Amaranth Edible Red Leaf

Availability: In stock (5)

This amaranth has nutritious, flavorful foliage with a hearty spinach flavor that is sweet and slightly tangy. Amaranth loves the heat and is drought tolerant once established. It makes a great salad ingredient when spring greens have been harvested or are bolting. Steam, stir-fry, sauté, or mix with spaghetti sauce, rice, or meatloaf. Easy to harvest, the seed is about 13% protein—higher than most other grains.

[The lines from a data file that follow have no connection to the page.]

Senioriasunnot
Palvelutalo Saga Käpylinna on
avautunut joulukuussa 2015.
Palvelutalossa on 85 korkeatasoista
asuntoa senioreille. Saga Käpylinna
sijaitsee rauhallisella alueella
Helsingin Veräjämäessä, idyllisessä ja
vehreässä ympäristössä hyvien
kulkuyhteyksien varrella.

This packet sows up to 133 ft.

Seedling Image

Days to Emerge:
5-15 days

Seed Depth:
1/8"-1/4"

Seed Spacing:
A group of
3 seeds 
every 6"

Row Spacing:
12"

Thinning:
When 1" tall
thin to 1 
every 6"

 

When to sow outside: RECOMMENDED. 1 to 2 weeks after average last frost; grows fastest when temperatures are warm. Optimal soil temperature for germination is 68°–75°F. Will germinate in cool soils, though; you might get a jump start by early spring sowing (particularly if growing for seed/grain which takes 90–110 days).

When to start inside: Not recommended; does not transplant well.

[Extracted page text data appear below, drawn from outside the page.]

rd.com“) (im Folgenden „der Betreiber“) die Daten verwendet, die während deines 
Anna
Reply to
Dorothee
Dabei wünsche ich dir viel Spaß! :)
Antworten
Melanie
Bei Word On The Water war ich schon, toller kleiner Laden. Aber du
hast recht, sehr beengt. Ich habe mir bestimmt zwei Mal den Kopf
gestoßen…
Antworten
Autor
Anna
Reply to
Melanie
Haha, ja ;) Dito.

Harvesting: FOLIAGE: Young leaves have a milder flavor than mature leaves. However, leaves are edible before plant blooms, between 7 and 9 weeks. The iron content of the plant doubles between the 7th and 9th week. GRAIN: Wait until seeds are mature and dry. Pull up plant and hang upside down in a warm, dry place; when completely dry, shake seed heads into paper bag. Seeds should be stored in an airtight container. One square yard of amaranth can produce 2 pounds of seed!